Comment j’ai (mal) vécu mon internat

Le manque de rigueur :

Pour plaisanter, je racontais souvent que l’école et mes études ne m’avaient pas donné ce dont j’avais besoin. Car depuis les instituteurs de l’école primaire jusqu’à mes chefs de service, on me racontait toujours la même chose :

« Tu manques de Rigueur ».

S’est développée, martelée par des années de répétition, la croyance que je ne pouvais pas faire les choses de manière « organisée », que je ne pouvais pas être « carré », et chaque fois que l’on me disait qu’il fallait être rigoureux, je me disais que j’étais « sans espoir », et qu’il fallait faire différemment ou autre chose…

Je me disais, au cours de mes études, que peut-être je n’avais pas bien choisi ma voie : Pour la médecine, il faut de la rigueur. Si je n’avais pas fait médecine, peut être que j’aurais pu faire quelque chose de plus libre, travailler avec les mots, l’expression, la créativité. Peut être plutôt coach ou enseignant ?

Se noyer n’apprend pas à nager :

J’ai commencé mon internat en hôpital de jour d’oncologie digestive, où j’ai prescrit des chimiothérapies avec des protocoles déjà pré-établis pour des patients.

Le premier traitement que j’ai prescrit lors de mon internat était donc un « FOLFIRINOX », association de médicaments de chimiothérapie.

Autant vous dire que dans ma tête, ma responsabilité était grande. J’avais peur de faire les mauvais choix, peur de ne pas avoir vu une information importante, peur d’oublier ce qui est capital. Peur que, dans mon manque d’organisation et de rigueur, les patients en paient le prix.

J’avais peur de prendre la moindre décision et je reportais à plus tard les problèmes pour ne pas faire d’erreur.

Après plusieurs heures ou plusieurs jours, contre toute attente, la situation ne s’était pas améliorée d’elle même…

Je ressentais que mes chefs et mes co-internes voulaient être présents pour m’aider mais je ne me sentais pas aidé, et je me disais que j’étais pas normal, que les gens « normaux » réussissent habituellement…

On me conseillait de mieux nager alors que j’étais en train de me noyer, incapable d’entendre

Rentrant chez moi à plus de 20h00 chaque jour, je me disais :

  • Dans les premières semaines, que « je vais progresser », que « avec le temps ça va aller », « c’est dur mais c’est normal au début »… Je répétais des phrases prononcées par mes co-internes et chefs qui se voulaient bienveillants, mais que je ne croyais pas.
  • Et au cours du temps que je ne voulais pas y retourner demain, que de toutes façons ça ne servait à rien pour ma formation, et que « comme je suis dangereux il vaut mieux que j’arrête ».

Je remplissais mes heures libres avec des pizzas et des jeux vidéos, qui me permettaient de tenir sur le coup. Mais au final, cela ne me permettait pas de me sentir mieux à postériori, et même cela me montrait que je m’éloignait de ce que je voulais devenir.

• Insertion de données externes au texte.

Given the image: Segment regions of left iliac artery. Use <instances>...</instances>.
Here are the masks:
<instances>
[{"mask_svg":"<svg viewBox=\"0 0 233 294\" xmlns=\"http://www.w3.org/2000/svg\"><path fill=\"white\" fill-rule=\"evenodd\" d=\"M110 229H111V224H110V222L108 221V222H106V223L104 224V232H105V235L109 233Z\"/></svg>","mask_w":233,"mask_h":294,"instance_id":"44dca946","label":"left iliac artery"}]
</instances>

Les rayons d’espoir dans l’enfer de l’hôpital :

Il y avait les externes. Des gens plus jeunes qui étaient là pour apprendre, et qui étaient un peu mes piliers pour me sentir bien malgré la charge de travail. Et malgré la permanente pensée que j’étais inefficace et mauvais.

Ces externes me permettaient de retrouver le sens et l’intérêt dans mes journées lors des moments où j’essayais de leur expliquer des concepts, des maladies. Là, au moins, je me sentais plus utile que lors des visites qui étaient trop lourdes pour moi. Et ils faisaient de leur mieux pour m’aider.

Parlons de natrémie…

Moi, à mon externe pendant une visite…

Et puis il y avait les patients, pour lesquels j’étais intéressé de leur vision des choses, de leurs ressentis et de ce qu’ils avaient à exprimer, particulièrement dans le service de gastroentérologie où les maladies dramatiques rendaient leur expérience poignante. Puisqu’ils avaient beaucoup de choses à dire, je me sentais utile à les écouter.

Les moments passés avec les externes et les patients me permettaient de résister à la pression

Dans tous ces moments qui me donnaient un peu d’espoir, mon travail de médecin n’avançait pas beaucoup et je payais le prix du temps que j’avais investi dans les moments qui me convenaient mieux.

Régulièrement, le soir, je me disais que si un jour j’arrête la médecine, je ferai de l’enseignement ou de l’accompagnement. Je regardais des vidéos sur le coaching ou sur la pédagogie…

Expériences difficiles et paroles assassines :

Perdu dans la difficulté de l’internat, j’avais demandé conseil à un de mes chefs de médecine ce que je devais faire pour progresser.

Une demi-heure de discussion pour me dire que « Si l’on n’est pas capable d’aligner des traitements avec des antécédents, il faut changer de métier », « Que de faire cardiologie, par exemple, est un bon moyen de ne pas se perdre, parce qu’il n’y a que 10 diagnostics », que je ne suis « pas le plus nul des internes, il y en a eu des pires » et que « L’internat c’est de l’auto-formation, quand on rentre chez soi il faut travailler ».

Après ces paroles méprisantes et pleine de dédain, je ne me sentais toujours pas aidé, et travailler mes cours pendant les soirées où j’étais épuisé ne m’apportait que peu de satisfaction…

Tellement que j’ai pris des « vacances » pendant lesquelles je me suis mis à lire de articles de médecine, persuadé que de toutes façon mes chefs et mes stages ne me permettraient pas de faire face.

Emploi du temps en vacances imaginé à ce moment pour régler mon problème : Mauvaise solution…

Je ne devais pas convenir non plus à mes chefs d’infectiologie. Lors des visites, la plupart ne me regardaient même pas quand ils me parlaient, cantonnés à la résolution des problèmes des patients.

Mes tentatives de blague n’étaient pas bienvenues, et plutôt de me dire directement ce qui n’allait pas, on préférait laisser certains de mes co-internes, témoins de discussions avec des chefs, me raconter que j’étais une personne à problème…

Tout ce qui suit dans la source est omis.